#### Source extract:
-=-=-=-=-

United Kingdom Companies Act: The financial information contained in this announcement for the quarter and year ended March 31, 2006 is unaudited and does not constitute full statutory accounts within the meaning of Section 240 of the United Kingdom Companies Act 1985.
This press release contains information regarding adjusted operating earnings (loss) that is computed as operating earnings before restructuring and impairment charges, free cash flow that is computed as net cash provided by (used in) operating activities less capital expenditures and purchases of subsidiaries plus proceeds from the sale of property and equipment and subsidiaries and net debt that is computed as current maturities of long-term debt and notes payable plus long-term debt and notes payable less cash and cash equivalents. These measures are non-GAAP financial measures, defined as numerical measures of our financial performance that exclude or include amounts so as to be different than the most directly comparable measure calculated and presented in accordance with generally accepted accounting principles, or GAAP in our statement of operations, balance sheet or statement of cash flows. Pursuant to the requirements of Regulation G, we have provided a reconciliation of these non-GAAP financial measures to the most directly comparable GAAP financial measures.

-=-=-=-=-

#### Data provided:
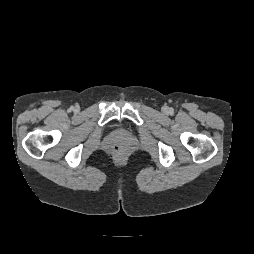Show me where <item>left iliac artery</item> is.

-=-=-=-=-

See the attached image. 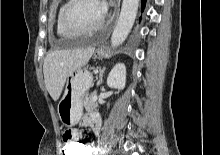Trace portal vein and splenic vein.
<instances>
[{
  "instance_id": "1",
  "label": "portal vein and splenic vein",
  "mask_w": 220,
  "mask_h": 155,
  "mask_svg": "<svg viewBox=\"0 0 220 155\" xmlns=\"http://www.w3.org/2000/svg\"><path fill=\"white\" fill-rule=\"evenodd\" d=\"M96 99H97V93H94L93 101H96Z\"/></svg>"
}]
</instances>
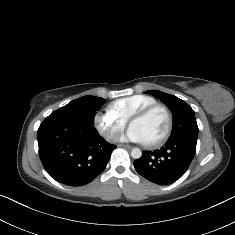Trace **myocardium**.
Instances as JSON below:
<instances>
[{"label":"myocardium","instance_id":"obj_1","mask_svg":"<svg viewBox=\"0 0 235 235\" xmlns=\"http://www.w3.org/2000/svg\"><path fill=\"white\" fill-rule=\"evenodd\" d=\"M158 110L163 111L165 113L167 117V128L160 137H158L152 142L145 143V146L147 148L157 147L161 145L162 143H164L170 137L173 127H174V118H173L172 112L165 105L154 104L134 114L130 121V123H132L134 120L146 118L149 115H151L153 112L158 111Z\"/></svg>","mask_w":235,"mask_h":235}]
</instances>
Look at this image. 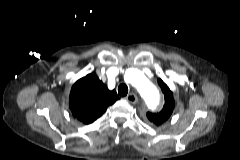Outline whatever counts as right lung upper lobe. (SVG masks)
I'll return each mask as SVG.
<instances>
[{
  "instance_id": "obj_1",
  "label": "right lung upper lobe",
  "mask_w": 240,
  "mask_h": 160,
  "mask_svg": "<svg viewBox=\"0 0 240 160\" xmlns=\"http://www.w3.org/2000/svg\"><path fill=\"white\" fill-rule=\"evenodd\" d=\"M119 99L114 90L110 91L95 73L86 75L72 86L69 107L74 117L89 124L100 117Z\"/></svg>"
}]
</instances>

-=-=-=-=-

#### Exercise task 1:
In the press release excerpt, the unaudited figures for the quarter and year ended March 31, 2006 do not count as full statutory accounts within the meaning of which section of which law?
#### Exercise task 2:
List every non-GAAP financial measure that the press release excerpt names.

#### Expected output 1:
Section 240 of the United Kingdom Companies Act 1985.

#### Expected output 2:
Adjusted operating earnings (loss), free cash flow, and net debt.